Problem —
Lay out the lines below as a numbered list, dropping any blank lines.

::::::::::

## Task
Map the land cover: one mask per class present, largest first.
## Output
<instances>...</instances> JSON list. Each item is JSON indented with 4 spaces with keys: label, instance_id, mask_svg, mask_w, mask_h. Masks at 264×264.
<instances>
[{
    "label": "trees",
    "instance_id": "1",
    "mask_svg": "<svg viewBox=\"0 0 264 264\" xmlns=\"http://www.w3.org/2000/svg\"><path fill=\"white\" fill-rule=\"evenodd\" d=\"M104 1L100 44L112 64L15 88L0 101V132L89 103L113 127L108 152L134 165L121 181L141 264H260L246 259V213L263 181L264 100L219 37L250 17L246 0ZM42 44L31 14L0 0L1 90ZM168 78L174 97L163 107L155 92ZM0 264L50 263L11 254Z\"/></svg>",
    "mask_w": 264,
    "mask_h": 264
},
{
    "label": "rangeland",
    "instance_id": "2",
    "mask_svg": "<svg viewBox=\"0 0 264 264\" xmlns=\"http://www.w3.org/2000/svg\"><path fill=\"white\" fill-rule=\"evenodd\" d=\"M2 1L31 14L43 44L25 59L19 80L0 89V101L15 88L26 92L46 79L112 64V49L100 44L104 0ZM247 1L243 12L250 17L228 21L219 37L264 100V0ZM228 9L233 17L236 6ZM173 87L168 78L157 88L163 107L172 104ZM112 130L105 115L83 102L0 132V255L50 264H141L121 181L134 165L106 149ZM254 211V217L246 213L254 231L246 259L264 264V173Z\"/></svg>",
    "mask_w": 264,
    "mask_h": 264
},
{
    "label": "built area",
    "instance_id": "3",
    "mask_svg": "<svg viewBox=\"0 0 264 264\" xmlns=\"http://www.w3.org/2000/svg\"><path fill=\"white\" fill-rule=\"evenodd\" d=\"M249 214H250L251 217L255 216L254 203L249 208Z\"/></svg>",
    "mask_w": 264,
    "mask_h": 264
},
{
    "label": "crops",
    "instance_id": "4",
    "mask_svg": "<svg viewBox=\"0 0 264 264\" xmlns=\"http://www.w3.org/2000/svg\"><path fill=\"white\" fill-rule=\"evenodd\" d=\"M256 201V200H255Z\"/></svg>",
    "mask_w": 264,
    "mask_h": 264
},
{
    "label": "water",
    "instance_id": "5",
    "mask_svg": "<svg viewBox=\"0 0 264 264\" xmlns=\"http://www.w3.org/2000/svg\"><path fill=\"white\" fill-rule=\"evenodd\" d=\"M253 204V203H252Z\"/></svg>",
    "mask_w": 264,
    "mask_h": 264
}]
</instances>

::::::::::

The result —
1. ## Task
2. Map the land cover: one mask per class present, largest first.
3. ## Output
4. <instances>...</instances> JSON list. Each item is JSON indented with 4 spaces with keys: label, instance_id, mask_svg, mask_w, mask_h. Masks at 264×264.
5. <instances>
6. [{
7.     "label": "trees",
8.     "instance_id": "1",
9.     "mask_svg": "<svg viewBox=\"0 0 264 264\" xmlns=\"http://www.w3.org/2000/svg\"><path fill=\"white\" fill-rule=\"evenodd\" d=\"M104 1L100 44L112 64L15 88L0 101V132L89 103L113 127L108 152L134 165L121 181L141 264H260L246 259V213L263 181L264 100L219 37L250 17L246 0ZM42 44L31 14L0 0L1 90ZM168 78L174 97L163 107L155 92ZM0 264L50 263L11 254Z\"/></svg>",
10.     "mask_w": 264,
11.     "mask_h": 264
12. },
13. {
14.     "label": "rangeland",
15.     "instance_id": "2",
16.     "mask_svg": "<svg viewBox=\"0 0 264 264\" xmlns=\"http://www.w3.org/2000/svg\"><path fill=\"white\" fill-rule=\"evenodd\" d=\"M2 1L31 14L43 44L25 59L19 80L0 89V101L15 88L26 92L46 79L112 64V49L100 44L104 0ZM247 1L243 12L250 17L228 21L219 37L264 100V0ZM228 9L233 17L236 6ZM173 87L168 78L157 88L163 107L172 104ZM112 130L105 115L83 102L0 132V255L50 264H141L121 181L134 165L106 149ZM254 211V217L246 213L254 231L246 259L264 264V173Z\"/></svg>",
17.     "mask_w": 264,
18.     "mask_h": 264
19. },
20. {
21.     "label": "built area",
22.     "instance_id": "3",
23.     "mask_svg": "<svg viewBox=\"0 0 264 264\" xmlns=\"http://www.w3.org/2000/svg\"><path fill=\"white\" fill-rule=\"evenodd\" d=\"M249 214H250L251 217L255 216L254 203L249 208Z\"/></svg>",
24.     "mask_w": 264,
25.     "mask_h": 264
26. },
27. {
28.     "label": "crops",
29.     "instance_id": "4",
30.     "mask_svg": "<svg viewBox=\"0 0 264 264\" xmlns=\"http://www.w3.org/2000/svg\"><path fill=\"white\" fill-rule=\"evenodd\" d=\"M256 201V200H255Z\"/></svg>",
31.     "mask_w": 264,
32.     "mask_h": 264
33. },
34. {
35.     "label": "water",
36.     "instance_id": "5",
37.     "mask_svg": "<svg viewBox=\"0 0 264 264\" xmlns=\"http://www.w3.org/2000/svg\"><path fill=\"white\" fill-rule=\"evenodd\" d=\"M253 204V203H252Z\"/></svg>",
38.     "mask_w": 264,
39.     "mask_h": 264
40. }]
41. </instances>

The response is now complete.